The program includes:
- an extensive Digital Skills Course consisting of 13 webinars.
- the possibility for program participants to share what they learn, as they will be provided the opportunity to offer their online tutoring services on TeachPitch – to train other teachers on the platform and work with a wide range of students that came to us through our B2B partnerships or to the platform directly.
- a series of personal feedback sessions to help identify how to attract users to their services
- access to the best digital classroom technology.

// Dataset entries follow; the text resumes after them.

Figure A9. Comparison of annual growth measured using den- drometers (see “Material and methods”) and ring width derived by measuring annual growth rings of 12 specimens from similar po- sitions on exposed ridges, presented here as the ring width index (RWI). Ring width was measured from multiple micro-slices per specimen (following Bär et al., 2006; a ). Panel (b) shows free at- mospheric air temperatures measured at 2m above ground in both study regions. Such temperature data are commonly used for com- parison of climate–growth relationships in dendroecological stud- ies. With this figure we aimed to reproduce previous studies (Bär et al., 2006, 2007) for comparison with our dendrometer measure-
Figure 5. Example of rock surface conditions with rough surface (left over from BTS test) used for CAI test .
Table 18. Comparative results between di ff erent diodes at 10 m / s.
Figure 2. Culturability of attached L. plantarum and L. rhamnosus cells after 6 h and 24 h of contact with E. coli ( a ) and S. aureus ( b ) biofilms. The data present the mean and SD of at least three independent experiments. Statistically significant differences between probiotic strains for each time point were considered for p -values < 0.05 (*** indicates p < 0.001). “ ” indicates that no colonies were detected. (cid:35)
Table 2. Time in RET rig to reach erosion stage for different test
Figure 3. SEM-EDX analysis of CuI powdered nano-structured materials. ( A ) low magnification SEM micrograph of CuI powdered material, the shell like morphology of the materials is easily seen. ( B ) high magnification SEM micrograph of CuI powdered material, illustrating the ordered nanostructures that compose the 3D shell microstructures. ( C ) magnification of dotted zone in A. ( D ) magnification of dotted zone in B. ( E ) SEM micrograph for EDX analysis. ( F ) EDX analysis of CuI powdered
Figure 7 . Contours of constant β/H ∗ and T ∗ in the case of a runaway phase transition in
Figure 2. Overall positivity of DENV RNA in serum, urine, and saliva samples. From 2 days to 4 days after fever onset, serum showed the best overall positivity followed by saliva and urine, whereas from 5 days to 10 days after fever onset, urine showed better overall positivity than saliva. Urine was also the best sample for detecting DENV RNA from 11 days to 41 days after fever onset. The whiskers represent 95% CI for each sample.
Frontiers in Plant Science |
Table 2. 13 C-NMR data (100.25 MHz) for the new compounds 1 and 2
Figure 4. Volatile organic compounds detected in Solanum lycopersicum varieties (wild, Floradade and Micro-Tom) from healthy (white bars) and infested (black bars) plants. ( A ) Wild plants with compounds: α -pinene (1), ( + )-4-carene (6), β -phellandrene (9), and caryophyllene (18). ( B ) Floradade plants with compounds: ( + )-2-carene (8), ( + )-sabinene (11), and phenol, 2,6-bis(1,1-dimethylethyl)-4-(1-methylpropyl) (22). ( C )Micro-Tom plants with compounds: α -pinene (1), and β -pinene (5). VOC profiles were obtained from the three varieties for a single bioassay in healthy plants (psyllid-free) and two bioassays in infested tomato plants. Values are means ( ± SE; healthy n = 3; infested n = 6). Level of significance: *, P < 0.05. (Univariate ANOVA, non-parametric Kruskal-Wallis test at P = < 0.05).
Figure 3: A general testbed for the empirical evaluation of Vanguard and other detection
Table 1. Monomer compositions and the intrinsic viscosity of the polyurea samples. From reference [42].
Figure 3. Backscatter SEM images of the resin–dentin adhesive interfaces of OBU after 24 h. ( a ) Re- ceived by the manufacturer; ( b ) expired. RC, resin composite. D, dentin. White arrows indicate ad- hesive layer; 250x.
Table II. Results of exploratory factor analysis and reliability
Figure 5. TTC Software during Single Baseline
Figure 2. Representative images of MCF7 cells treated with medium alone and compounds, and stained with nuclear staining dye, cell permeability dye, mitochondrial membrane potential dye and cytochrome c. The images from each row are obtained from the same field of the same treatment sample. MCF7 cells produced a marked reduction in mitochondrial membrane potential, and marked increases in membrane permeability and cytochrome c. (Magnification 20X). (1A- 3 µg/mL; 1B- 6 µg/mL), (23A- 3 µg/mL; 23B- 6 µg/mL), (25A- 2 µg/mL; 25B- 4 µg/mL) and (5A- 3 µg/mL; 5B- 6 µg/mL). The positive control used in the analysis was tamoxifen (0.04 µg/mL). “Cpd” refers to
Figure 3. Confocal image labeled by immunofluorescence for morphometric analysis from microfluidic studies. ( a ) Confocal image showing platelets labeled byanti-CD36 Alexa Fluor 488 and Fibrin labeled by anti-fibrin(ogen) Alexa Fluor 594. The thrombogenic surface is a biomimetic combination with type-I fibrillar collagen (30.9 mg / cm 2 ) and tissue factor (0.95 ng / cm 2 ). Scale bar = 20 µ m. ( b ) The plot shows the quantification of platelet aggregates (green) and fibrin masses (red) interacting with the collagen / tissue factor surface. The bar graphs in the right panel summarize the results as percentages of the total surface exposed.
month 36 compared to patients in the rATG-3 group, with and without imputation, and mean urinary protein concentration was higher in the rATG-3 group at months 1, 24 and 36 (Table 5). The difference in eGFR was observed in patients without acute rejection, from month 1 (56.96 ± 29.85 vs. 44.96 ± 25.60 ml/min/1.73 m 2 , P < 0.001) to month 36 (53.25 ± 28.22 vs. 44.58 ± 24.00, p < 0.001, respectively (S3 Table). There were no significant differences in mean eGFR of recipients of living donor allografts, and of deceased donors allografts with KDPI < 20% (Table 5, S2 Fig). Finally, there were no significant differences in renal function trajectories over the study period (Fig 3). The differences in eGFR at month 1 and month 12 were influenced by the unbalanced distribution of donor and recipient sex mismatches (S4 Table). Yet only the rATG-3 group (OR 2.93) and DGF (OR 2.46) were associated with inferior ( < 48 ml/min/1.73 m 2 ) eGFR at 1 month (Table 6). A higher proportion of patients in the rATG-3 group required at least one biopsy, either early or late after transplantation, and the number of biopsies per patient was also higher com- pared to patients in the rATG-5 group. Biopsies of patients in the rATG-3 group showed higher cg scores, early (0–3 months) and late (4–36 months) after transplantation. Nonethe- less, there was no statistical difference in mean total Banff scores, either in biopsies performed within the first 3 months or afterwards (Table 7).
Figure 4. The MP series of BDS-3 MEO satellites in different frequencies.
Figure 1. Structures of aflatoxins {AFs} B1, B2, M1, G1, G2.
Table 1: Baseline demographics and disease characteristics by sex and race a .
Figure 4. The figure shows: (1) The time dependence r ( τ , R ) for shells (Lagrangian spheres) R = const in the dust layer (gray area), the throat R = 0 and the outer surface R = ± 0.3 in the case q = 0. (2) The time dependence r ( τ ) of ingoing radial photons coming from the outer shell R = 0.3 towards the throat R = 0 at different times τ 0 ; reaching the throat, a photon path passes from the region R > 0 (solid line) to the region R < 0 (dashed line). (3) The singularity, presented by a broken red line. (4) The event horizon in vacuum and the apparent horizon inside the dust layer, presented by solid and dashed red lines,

In order to join, each candidate needs to undergo an interview and test so we have a clear idea of who they are and how we can best help them. All accepted candidates will receive an official certificate created together with the team at the Open University – all certificates will be stored and managed from the Blockchain so all our digital teachers will be able to use this document for possible further career advancement in a rapidly advancing tech world.
We sincerely hope that through our program teachers will become digital leaders who can solidly prepare their students for the future.
Ever since the introduction of this program we have been fortunate to have over 400 teachers from over 50 countries who registered their interest to join!
What are digital skills and why do you feel they are important for teachers today?
Digital literacy has become almost mandatory in today’s world where everyone is connected technologically – all the time.
We live in the fourth industrial revolution which, because of the very high level of sharing, impacts all sectors. Nevertheless the educational system seems to be lagging behind in integrating these technologies and preparing their pupils for this new world.
Making students employable is a driving factor for schools, for this reason developing digital skills is crucial. Digital literacy doesn’t mean IT proficiency, in fact they’re completely separate.
To us Digital literacy = digital tool knowledge + critical thinking + social engagement ( from USC Rossier’s online mat program ). Meaning critical thinking skills, an awareness of the standards of behaviour in certain online environments, and a better understanding of the social issues created by such technologies.
How can the clash between old vs new methods of teaching in classrooms be evident today?
In the last 25 years teachers have seen little change in their classrooms. In the main it has been limited to whiteboards and blackboards becoming digitised and replacing more conventional tools like video cassette decks and tape recorders.
Much of what teachers deliver is very similar to the materials that were used several years ago. Nevertheless the students have changed, their level of digital literacy has increased drastically in the last decade where they can manage to access the internet and navigate through a range of apps or social media platforms.
Hence when teachers step up to the whiteboard, students are expected to give their full attention to this physical world, something which they may not be adept or trained in doing so. The result is the lack of attention due to digital distraction which most teachers are fighting against in classrooms everyday.
So what can be done to help?
Teacher attempts to ban the use of digital devices has seen little effect as to this day a student may have a laptop, smartphone, Ipad or a wearable device that they continuously use.
Trying to block this wave of technological revolution is not only unproductive but further increases the gap between teachers, their classrooms and the realities of a regular student. Hence it is crucial that we start to think of how we can provide teachers with a set of skills that can work within this context, and exploit the possibility of working hand in hand with this digital and physical reality which students inhabit. So what can be done?
- Engage Teachers – Case studies, videos, training and webinar sessions can all be used to improve teachers digital literacy.
- Engage the Pupils – Encourage students to voice their views and concerns through these digital platforms and build a productive student-teacher partnership in a digital environment.
- Create Modern Classrooms – employing methods such as collaborative learning, student-led learning, and flipped classrooms.
- Make Lessons Digital – embracing educational software that helps pupils become engaged in the art of learning online.